# EXERCISE INSTRUCTIONS:
1 - List every person the article on the Simpson civil trial refers to by name, giving each name as the article gives it.
2 - Extend the article on the Simpson civil trial past its final sentence.

# TEXT PASSAGE:
The jury of seven women and five men were expected to begin deliberations today in the wrongful death law suit, opening the final chapter in the Simpson case. They heard 101 witnesses over 41 days of testimony.

The irony of the civil trial for Peter Arenella, a Los Angeles law professor, is that the plaintiffs presented a far more compelling case against Mr Simpson than the prosecutors in his criminal trial. They dwelt on Mr Simpson's bizarre flight from justice, his suicide note, and fibres allegedly matching his clothes found at the murder scene. "They have clearly proved beyond reasonable doubt that he was the killer. But that doesn't mean these jurors will share my assessment," Mr Arenella said.

Only two weeks ago, lawyers for the families of Mr Simpson's ex-wife Nicole Brown Simpson and waiter Ronald Goldman - who were stabbed and slashed to death in June 1994 - produced what commentators agree is one of the most damning pieces of evidence in the entire case. It was a reel of 30 newly discovered photographs of Mr Simpson, wearing what were identified as rare Italian-designed Bruno Magli shoes.

One was published in a newspaper before the killings, ruling out fraud. Mr Simpson denied ever owning such shoes, but his defence never tried to contest that they matched bloody footprints at the murder scene. "If that photo is real," said Mr Petrocelli, "That's it. It's the end of the ball game."

From the outset, the dynamics of the civil case - with Mr Simpson sued for money damages by the Brown and Goldman families - have been different. The Santa Monica jury includes eight whites, two blacks, a Latino woman and a Jamaican immigrant who called himself half black, half Asian.

Judge Hiroshi Fujisaki, vowing to prevent a "circus atmosphere", banned cameras and barred either side from talking to the press. And he also barred defence theories that Mrs Simpson was killed in a drug hit, and evidence that Detective Mark Fuhrman was a lying racist, as irrelevant.

The highlight undoubtedly came with Mr Simpson's testimony, when the former football star and actor portrayed himself as his wife's concerned confidant and friend, rather than abuser and killer. She asked his advice when she got pregnant by another man, he said, later aborting the child. When she got pneumonia a month before her death, he took her soup.

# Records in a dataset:

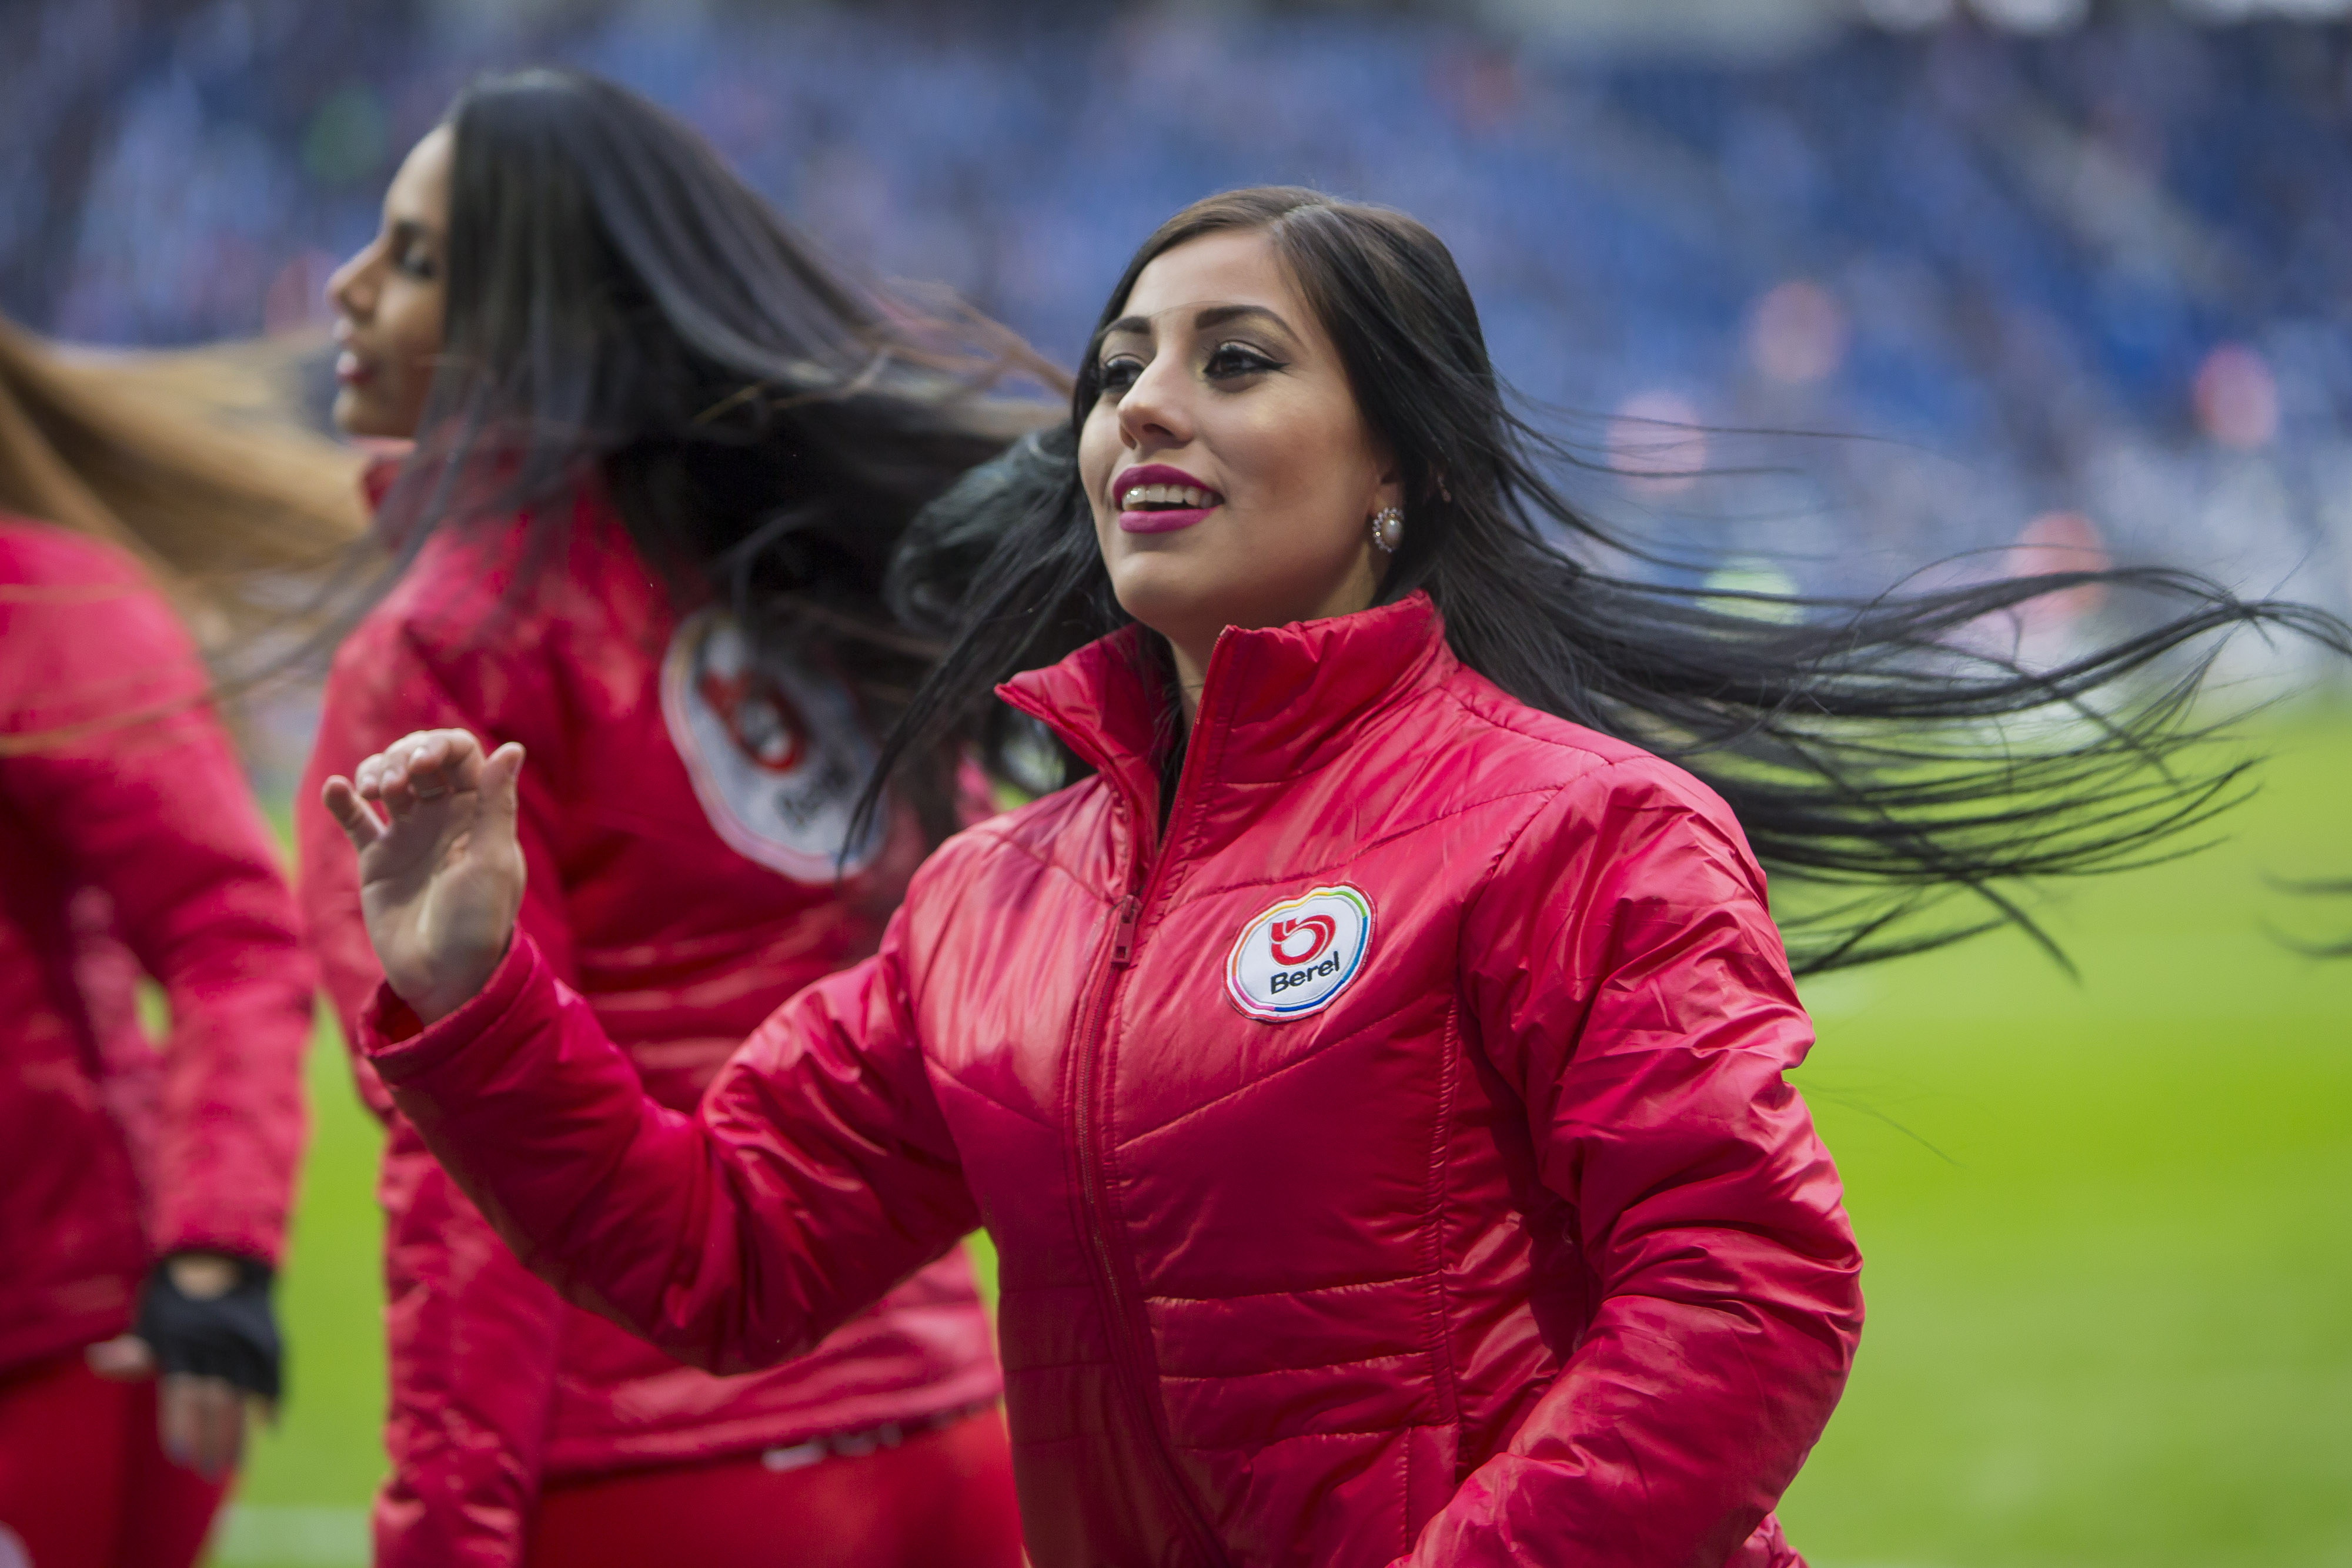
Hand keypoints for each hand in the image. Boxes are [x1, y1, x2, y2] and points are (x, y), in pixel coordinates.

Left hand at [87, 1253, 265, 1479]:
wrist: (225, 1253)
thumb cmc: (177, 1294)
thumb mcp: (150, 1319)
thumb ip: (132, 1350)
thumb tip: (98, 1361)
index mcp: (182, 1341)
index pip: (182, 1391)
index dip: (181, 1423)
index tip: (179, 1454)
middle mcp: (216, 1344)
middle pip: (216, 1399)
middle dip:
* * *
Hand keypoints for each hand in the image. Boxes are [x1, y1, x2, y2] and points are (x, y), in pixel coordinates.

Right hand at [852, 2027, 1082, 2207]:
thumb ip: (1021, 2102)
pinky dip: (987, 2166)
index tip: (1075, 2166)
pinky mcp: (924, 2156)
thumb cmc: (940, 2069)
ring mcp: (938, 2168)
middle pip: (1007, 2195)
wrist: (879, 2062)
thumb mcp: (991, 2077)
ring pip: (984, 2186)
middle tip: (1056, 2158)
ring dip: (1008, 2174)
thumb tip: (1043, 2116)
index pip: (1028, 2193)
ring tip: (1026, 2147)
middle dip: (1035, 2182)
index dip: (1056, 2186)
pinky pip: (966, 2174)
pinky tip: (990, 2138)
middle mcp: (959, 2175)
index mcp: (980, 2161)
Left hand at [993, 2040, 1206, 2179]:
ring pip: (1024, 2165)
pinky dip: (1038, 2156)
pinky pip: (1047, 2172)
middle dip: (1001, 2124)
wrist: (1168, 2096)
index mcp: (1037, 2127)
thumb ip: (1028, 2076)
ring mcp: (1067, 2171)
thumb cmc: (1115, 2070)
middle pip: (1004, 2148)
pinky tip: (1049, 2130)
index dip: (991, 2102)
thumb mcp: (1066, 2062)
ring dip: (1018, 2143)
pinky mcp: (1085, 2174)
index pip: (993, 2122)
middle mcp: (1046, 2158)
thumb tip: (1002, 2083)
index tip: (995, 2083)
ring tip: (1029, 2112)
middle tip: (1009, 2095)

# RESPONSES TO THE EXERCISE:
1 - Mr Simpson, Peter Arenella, Nicole Brown Simpson, Ronald Goldman, Mr Petrocelli, Hiroshi Fujisaki, Mark Fuhrman

2 -
At the same time, his lawyers launched an assault on Mrs Simpson as a promiscuous, overbearing woman who relentlessly pursued her ex-husband, to the golf course and even on a Mexican vacation. The effort was blunted when Judge Fujisaki allowed evidence of a letter from Mrs Simpson that Mr Simpson said he never received - mentioning at least two violent incidents. "There was also that time," it read, "you beat the holy hell out of me. And we lied at the X-ray I said I fell off a bike."

Mr Petrocelli, the Goldman family attorney, has repeatedly tried to destroy, in full-frontal attack, any lingering image of Mr Simpson as the dream athlete. "He's lying, he's lying, he's lying," he said. "And he got caught, got caught, got caught."

Yesterday in a dramatic finale he asked jurors to make Mr Simpson pay his client, Fred Goldman, for the loss of "his lovely living boy", Ronald. "You can't give him back his son," he said. "All you can do is make Mr Simpson pay for what he did."

Members of Mr Simpson's legal team have been telling reporters that they have won over three or four jurors. They will need at least three, because in the civil case, a 9-3 majority suffices. A hung jury would be a major victory for Mr Simpson, with little likelihood of a retrial, it is said.